Data for this exercise —

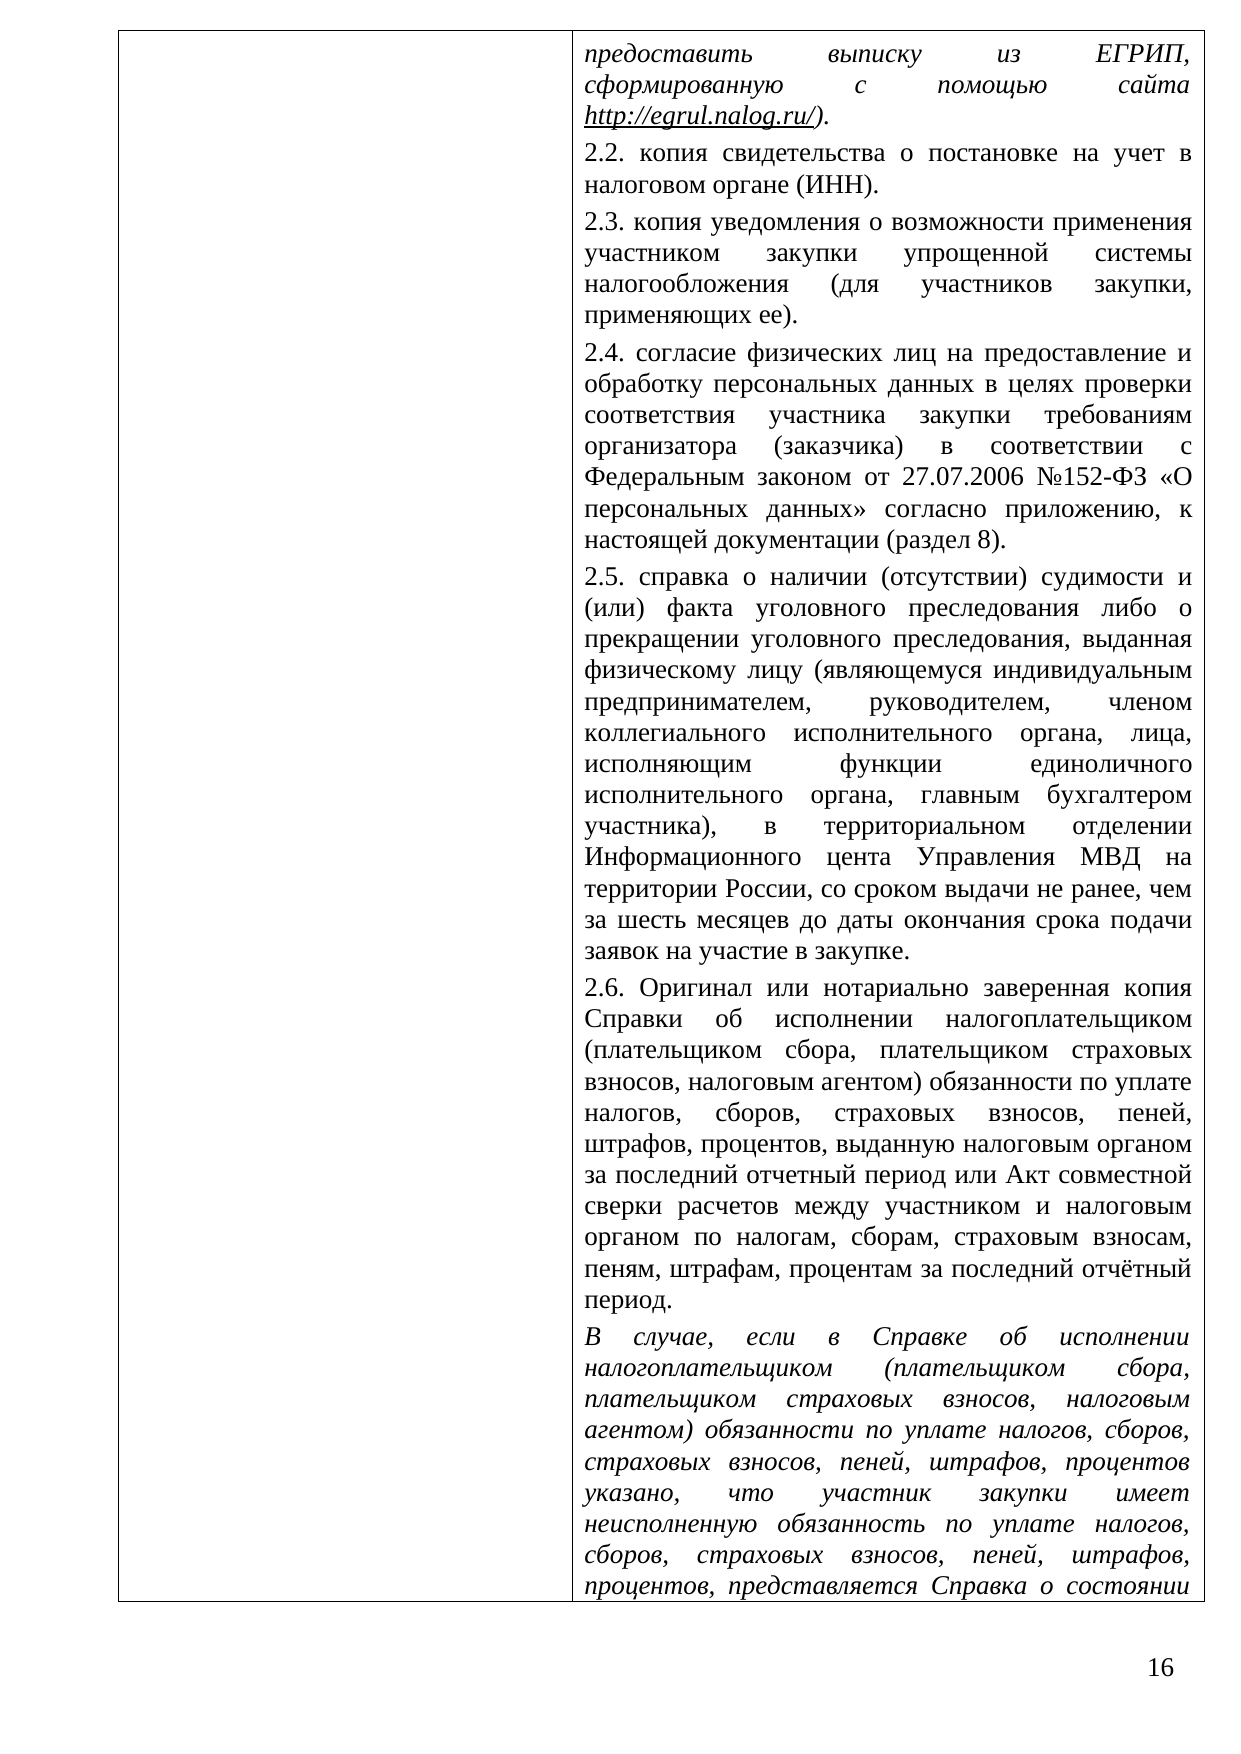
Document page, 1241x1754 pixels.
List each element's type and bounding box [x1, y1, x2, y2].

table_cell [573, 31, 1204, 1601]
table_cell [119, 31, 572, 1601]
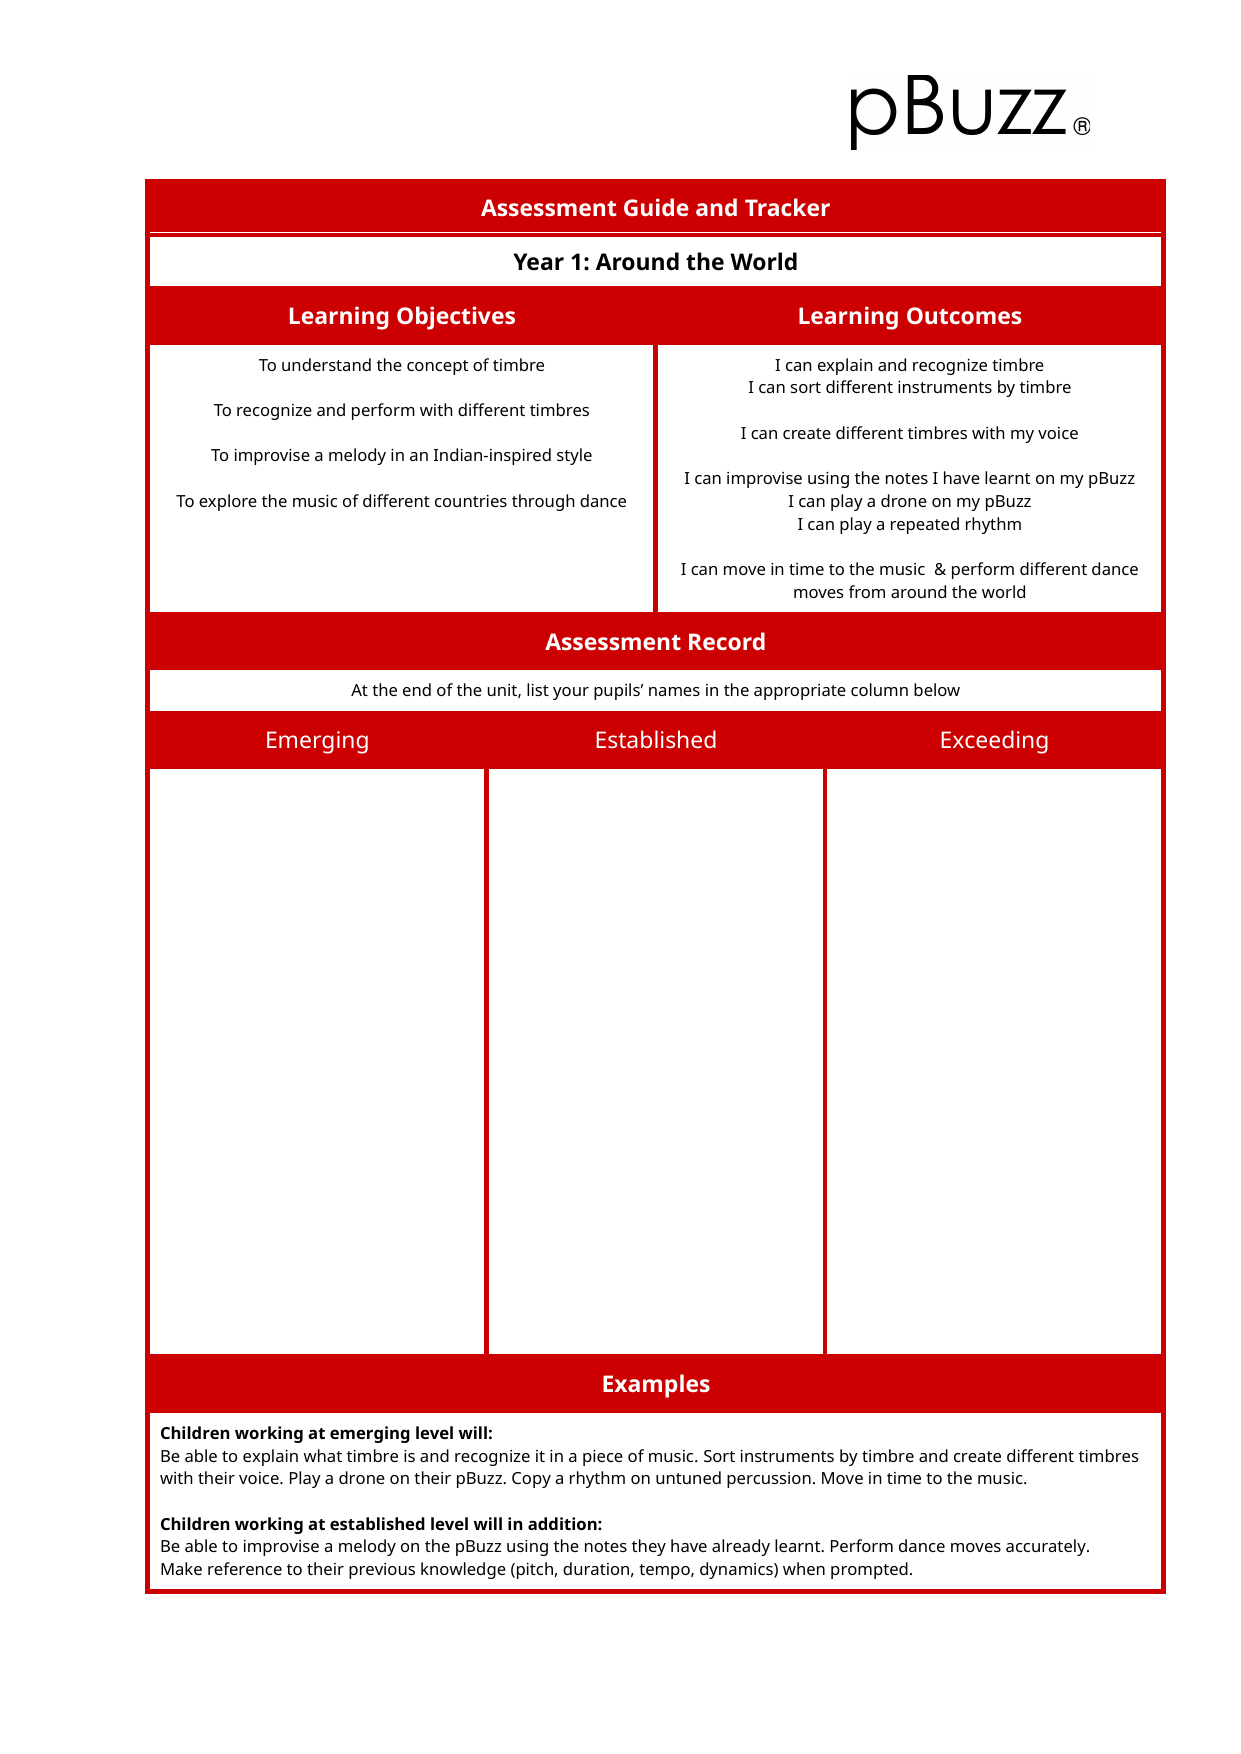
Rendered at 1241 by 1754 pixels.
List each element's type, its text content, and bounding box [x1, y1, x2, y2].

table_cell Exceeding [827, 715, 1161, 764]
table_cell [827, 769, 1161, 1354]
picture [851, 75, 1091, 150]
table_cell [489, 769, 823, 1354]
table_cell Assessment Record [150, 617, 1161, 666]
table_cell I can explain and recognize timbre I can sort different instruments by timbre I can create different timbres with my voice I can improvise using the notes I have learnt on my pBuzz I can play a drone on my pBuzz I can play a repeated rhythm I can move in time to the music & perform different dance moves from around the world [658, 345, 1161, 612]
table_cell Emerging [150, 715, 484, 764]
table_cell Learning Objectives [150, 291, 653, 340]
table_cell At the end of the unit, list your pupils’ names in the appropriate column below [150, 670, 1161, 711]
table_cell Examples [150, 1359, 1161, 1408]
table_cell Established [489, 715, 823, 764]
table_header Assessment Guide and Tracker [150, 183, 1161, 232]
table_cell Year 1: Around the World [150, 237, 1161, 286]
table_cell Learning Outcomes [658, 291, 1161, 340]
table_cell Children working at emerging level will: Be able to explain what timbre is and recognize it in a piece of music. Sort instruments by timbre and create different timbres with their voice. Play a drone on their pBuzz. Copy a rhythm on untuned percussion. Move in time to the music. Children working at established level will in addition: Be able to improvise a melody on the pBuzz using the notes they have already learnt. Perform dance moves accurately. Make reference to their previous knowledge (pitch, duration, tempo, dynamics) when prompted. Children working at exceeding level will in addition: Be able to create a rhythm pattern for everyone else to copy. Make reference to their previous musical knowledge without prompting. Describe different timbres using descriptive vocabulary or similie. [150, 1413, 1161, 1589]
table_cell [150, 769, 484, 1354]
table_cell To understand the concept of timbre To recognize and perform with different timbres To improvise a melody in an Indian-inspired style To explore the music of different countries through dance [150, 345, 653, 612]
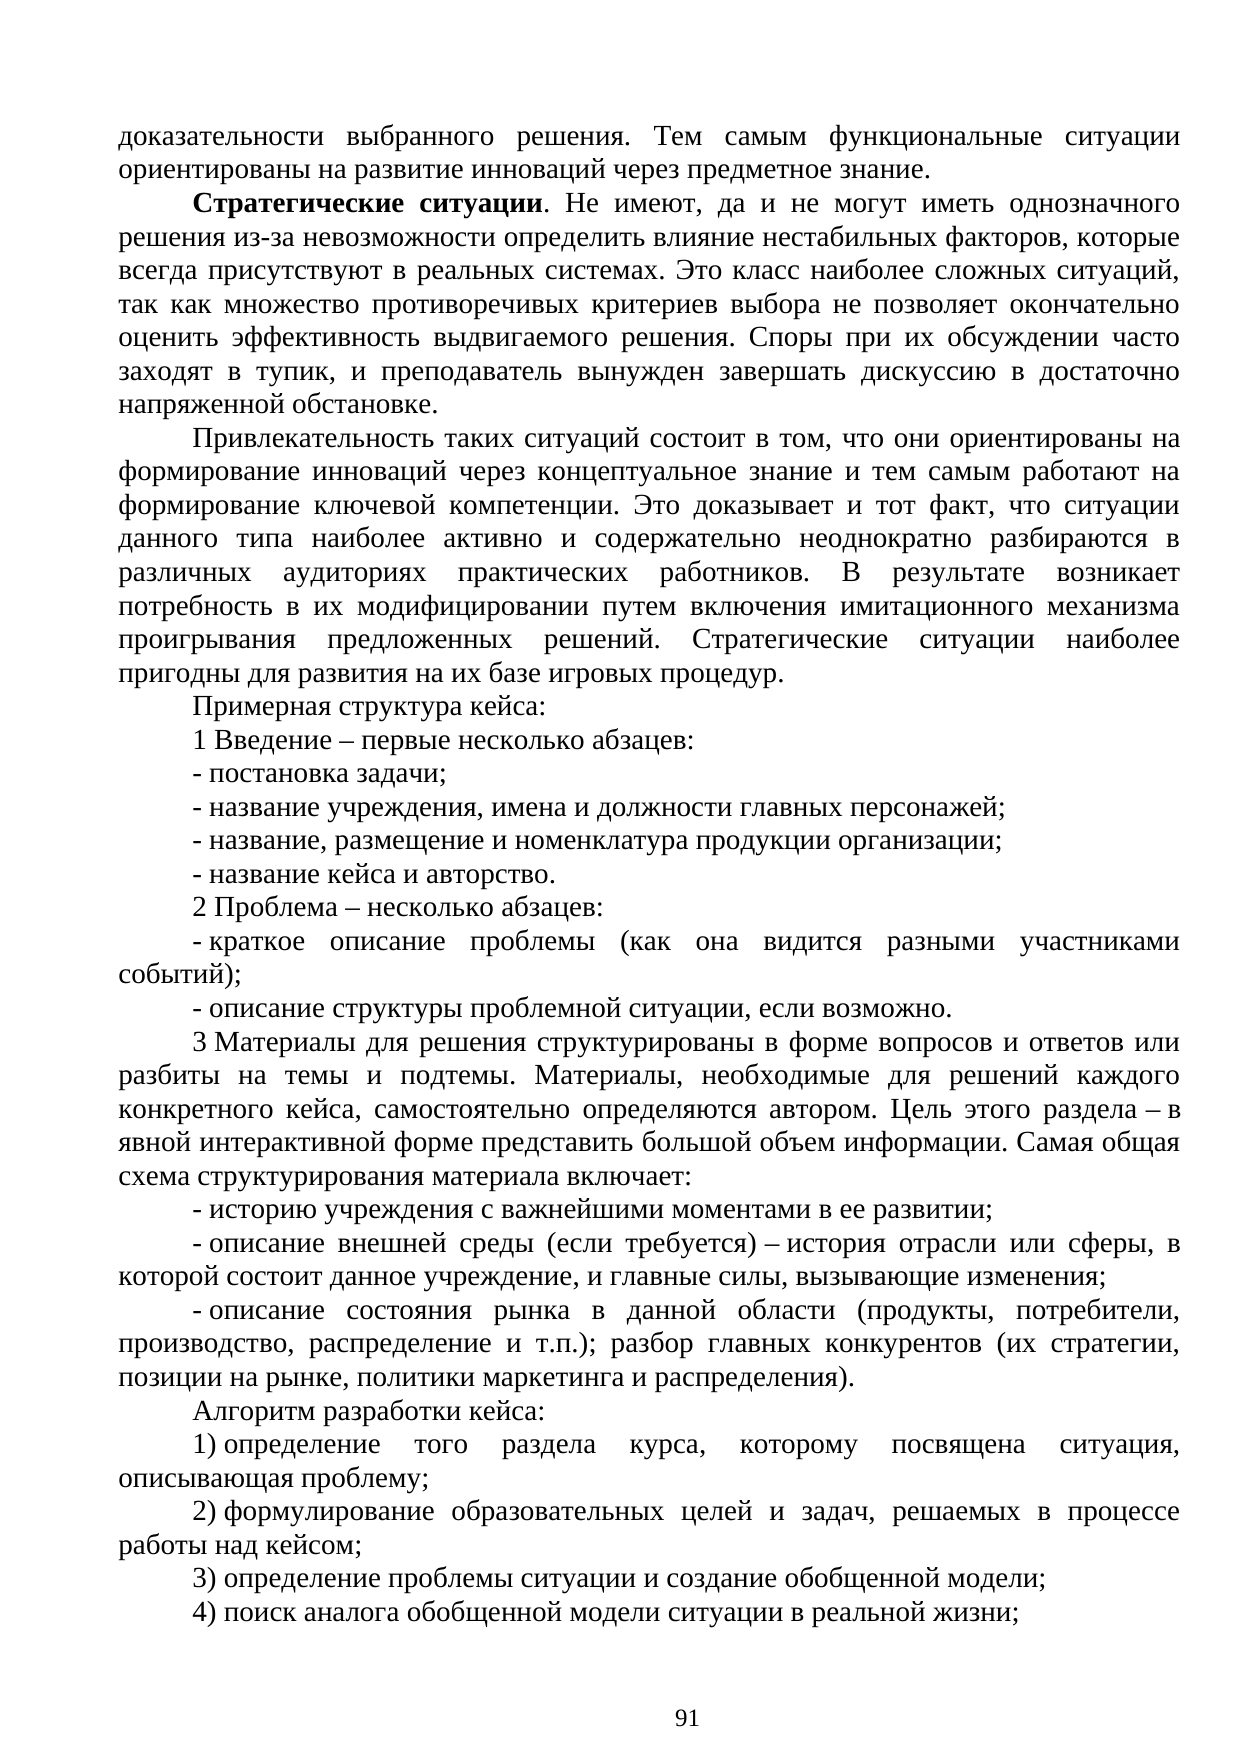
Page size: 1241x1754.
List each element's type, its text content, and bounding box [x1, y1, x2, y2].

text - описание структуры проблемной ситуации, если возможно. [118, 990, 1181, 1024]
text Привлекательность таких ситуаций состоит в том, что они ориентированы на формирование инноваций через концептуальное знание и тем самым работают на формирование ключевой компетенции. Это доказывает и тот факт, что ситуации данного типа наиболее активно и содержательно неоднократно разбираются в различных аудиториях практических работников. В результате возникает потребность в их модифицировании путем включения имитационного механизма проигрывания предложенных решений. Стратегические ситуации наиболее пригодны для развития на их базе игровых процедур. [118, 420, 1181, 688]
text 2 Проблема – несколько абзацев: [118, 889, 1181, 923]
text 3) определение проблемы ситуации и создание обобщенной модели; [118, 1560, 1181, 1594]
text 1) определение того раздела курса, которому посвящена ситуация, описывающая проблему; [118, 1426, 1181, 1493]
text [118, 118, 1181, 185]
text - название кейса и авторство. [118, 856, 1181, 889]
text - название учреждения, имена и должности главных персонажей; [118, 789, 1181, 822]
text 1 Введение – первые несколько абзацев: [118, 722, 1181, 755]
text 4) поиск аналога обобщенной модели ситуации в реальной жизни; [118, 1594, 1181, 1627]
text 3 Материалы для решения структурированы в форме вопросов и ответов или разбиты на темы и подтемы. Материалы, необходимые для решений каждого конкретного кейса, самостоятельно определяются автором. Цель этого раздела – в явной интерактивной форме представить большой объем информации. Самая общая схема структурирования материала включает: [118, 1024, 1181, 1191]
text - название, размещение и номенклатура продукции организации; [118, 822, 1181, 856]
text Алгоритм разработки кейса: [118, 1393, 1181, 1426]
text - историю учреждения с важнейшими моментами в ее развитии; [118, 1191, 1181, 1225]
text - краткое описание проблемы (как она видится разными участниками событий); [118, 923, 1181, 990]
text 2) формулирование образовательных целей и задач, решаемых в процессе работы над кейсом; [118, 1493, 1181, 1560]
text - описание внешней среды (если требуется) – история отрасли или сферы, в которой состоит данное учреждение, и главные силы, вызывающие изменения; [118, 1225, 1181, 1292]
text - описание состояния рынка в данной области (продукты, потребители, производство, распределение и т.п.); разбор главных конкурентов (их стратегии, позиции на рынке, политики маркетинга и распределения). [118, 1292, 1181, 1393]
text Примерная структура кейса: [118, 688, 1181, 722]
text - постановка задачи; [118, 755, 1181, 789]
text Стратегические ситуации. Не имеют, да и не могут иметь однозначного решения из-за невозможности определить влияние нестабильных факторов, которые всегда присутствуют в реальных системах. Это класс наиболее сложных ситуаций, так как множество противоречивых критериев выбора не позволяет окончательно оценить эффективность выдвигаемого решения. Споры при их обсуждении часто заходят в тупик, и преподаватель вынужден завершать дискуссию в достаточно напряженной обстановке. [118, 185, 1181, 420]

Directions for this task —
Copy out each line of the listing where the string "модели" appears.

Response to this exercise —
text 3) определение проблемы ситуации и создание обобщенной модели; [118, 1560, 1181, 1594]
text 4) поиск аналога обобщенной модели ситуации в реальной жизни; [118, 1594, 1181, 1627]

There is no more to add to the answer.